● **TEXT UNDER STUDY**:

Question

Keenan scored 80 points on an exam that had a mean score of 77 points and a standard deviation of 4.9 points. Rachel scored 78 points on an exam that had a mean score of 75 points and a standard deviation of 3.7 points. Find Keenan's and Rachel’s z-scores, to the nearest hundredth.

Answer 1

Keenan's z-score was of 0.61.

Rachel's z-score was of 0.81.

Explanation:

Z-score:

Problems of normal distributions can be solved using the z-score formula.

In a set with mean
`\mu` and standard deviation
`\sigma`, the z-score of a measure X is given by:

`Z = (X - \mu)/(\sigma)`

The Z-score measures how many standard deviations the measure is from the mean. After finding the Z-score, we look at the z-score table and find the p-value associated with this z-score. This p-value is the probability that the value of the measure is smaller than X, that is, the percentile of X. Subtracting 1 by the p-value, we get the probability that the value of the measure is greater than X.

● **MATERIAL SHOWN**:
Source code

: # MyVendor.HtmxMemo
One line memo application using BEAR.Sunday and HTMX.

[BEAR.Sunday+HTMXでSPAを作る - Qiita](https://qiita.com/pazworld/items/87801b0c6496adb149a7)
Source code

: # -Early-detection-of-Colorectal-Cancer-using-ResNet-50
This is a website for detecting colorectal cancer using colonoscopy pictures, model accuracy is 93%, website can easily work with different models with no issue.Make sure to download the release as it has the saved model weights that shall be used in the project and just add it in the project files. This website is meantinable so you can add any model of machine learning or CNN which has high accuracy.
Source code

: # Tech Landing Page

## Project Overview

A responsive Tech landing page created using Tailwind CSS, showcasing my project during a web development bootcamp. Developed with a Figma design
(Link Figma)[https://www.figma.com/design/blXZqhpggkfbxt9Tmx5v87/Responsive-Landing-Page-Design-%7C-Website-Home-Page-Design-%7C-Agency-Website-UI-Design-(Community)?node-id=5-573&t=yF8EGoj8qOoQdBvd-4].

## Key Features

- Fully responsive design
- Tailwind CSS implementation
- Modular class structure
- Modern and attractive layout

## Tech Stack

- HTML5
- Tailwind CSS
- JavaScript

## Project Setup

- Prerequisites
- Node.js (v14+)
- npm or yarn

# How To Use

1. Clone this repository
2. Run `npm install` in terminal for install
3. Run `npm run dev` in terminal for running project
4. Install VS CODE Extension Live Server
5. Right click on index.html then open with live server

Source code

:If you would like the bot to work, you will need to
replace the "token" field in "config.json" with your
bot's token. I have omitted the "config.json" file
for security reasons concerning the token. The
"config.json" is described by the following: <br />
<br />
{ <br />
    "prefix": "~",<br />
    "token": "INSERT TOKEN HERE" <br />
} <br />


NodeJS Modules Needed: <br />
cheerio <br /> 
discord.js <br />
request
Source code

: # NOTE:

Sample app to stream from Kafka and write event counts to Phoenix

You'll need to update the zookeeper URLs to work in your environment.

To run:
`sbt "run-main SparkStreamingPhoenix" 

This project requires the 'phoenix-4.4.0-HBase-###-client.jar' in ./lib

● **EXERCISE INSTRUCTIONS**:
(1) Answer these from the z-score text:
(a) What was the mean score on the exam Keenan took?
(b) What z-score does the answer give for Rachel?
(c) What does the z-score measure, according to the explanation?
(2) Carry on the z-score explanation from the point where it stops.
The records have nothing to do with the text.

● **ANSWERS TO THE TASKS**:
(1)
(a) 77 points
(b) 0.81
(c) How many standard deviations the measure is from the mean

(2)
Keenan scored 80 points on an exam that had a mean score of 77 points and a standard deviation of 4.9 points.

This means that
`X = 80, \mu = 77, \sigma = 4.9`

So

`Z = (X - \mu)/(\sigma)`

`Z = (80 - 77)/(4.9)`

`Z = 0.61`

Keenan's z-score was of 0.61.

Rachel scored 78 points on an exam that had a mean score of 75 points and a standard deviation of 3.7 points.

This means that
`X = 78, \mu = 75, \sigma = 3.7`. So

`Z = (X - \mu)/(\sigma)`

`Z = (75 - 78)/(3.7)`

`Z = 0.81`

Rachel's z-score was of 0.81.